• [Task statement]: Can you extend the notes on gas exchange and oxygen transport in the blood, starting right after their last sentence?

• [Document section]:
>>

Apply the concept of partial pressure gradients to the movement of O2 and CO2 between the blood and the alveoli

A

Oxygen diffuses down the partial pressure gradient from the alveoli into the plasma until it has reached equilibrium. The partial pressure gradient of carbon dioxide also allows it’s movement from tissues back into the lungs.

32
Q

Describe the role of haemoglobin in the transport of O2 in the blood.

A

Hb effectively sequesters O2 from the plasma, thus maintaining a partial pressure gradient that continues to suck O2 out of the alveoli, until the Hb becomes saturated with O2

33
Q

Explain why the shape of the oxyhaemoglobin dissociation curve aids O2 loading in the lungs and unloading in the tissues.

A

Haemoglobin is almost 100% saturated at the normal systemic arterial PO2 of 100 mm Hg.
Even at PO2 of 60mmHg though haemoglobin is still 90% saturated with O2. This permits a relatively normal uptake of oxygen by the blood even when alveolar PO2 is moderately reduced.

<<

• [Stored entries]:
>>

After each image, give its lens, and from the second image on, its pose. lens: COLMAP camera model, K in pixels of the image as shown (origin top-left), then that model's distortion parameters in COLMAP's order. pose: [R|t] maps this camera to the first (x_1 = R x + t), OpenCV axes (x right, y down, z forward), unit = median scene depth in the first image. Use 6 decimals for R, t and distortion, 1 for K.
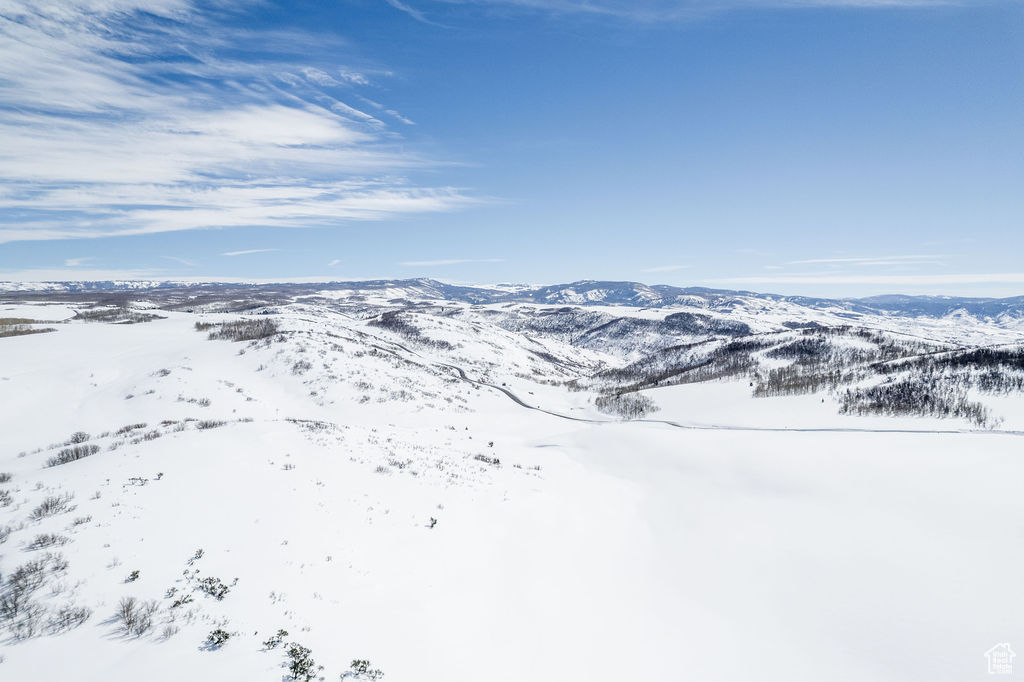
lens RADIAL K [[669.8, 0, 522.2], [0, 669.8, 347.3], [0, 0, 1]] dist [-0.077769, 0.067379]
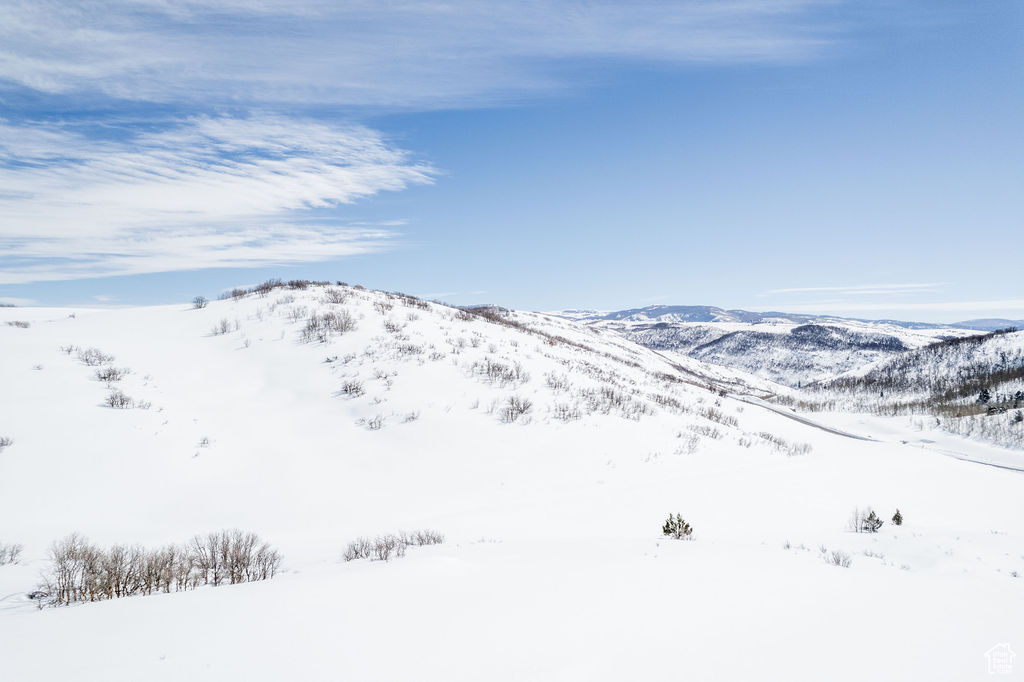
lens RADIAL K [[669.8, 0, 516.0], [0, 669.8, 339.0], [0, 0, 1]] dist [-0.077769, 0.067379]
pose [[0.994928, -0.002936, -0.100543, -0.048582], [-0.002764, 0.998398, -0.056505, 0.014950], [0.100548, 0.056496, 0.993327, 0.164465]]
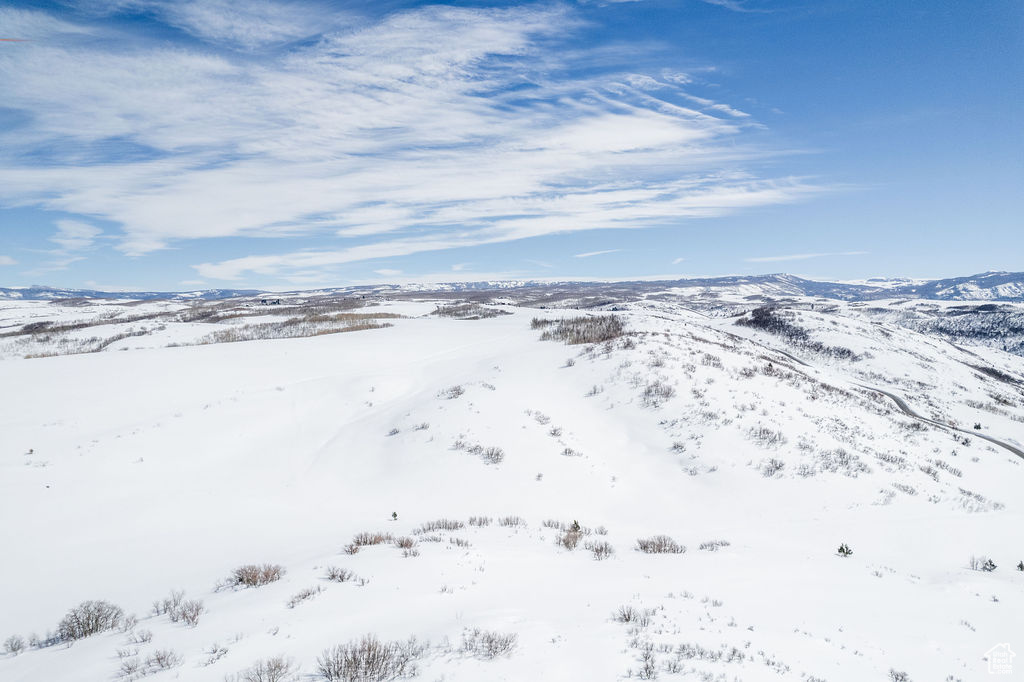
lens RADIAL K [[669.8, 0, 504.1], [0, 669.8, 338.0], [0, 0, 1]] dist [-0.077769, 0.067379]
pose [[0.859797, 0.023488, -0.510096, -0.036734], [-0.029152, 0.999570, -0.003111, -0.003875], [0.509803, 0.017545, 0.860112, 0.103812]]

<<

• [Task result]:
At normal venous PO2, there is still 75% reserve capacity

34
Q

Describe the factors that affect the oxyhaemoglobin dissociation curve.

A

The affinity of haemoglobin for oxygen is decreased by a decrease in pH, or an increase in PCO2, or temperature. These conditions exist locally in actively metabolising tissues and facilitate the dissociation of oxygen from haemoglobin.
Conversely a rise in pH or a fall in PCO2, or temperature increases the affinity of haemoglobin for oxygen. These conditions make oxygen unloading more difficult but aid collection of oxygen in the pulmonary circulation.
The affinity of haemoglobin for oxygen is decreased by binding 2,3-diphosphoglycerate (2,3-DPG) synthesised by the erythrocytes. 2,3- DPG increases in situations associated with inadequate oxygen supply (heart or lung disease, living at high altitude) and helps maintain oxygen release in the tissues.

35
Q

Use anaemia to demonstrate how PaO2 determines, but is independent of, total blood oxygen content

A

Anaemia causes a decrease in the total oxygen content of blood but his has no effect on PO2 as it is possible to have normal PO2 whilst having low total blood oxygen content but not the other way round. This is due to it being possible that red blood cells can still be fully saturated with oxygen as PO2 is normal. However iron deficiency may limit the binding sites the ones that are working will still be fully saturated.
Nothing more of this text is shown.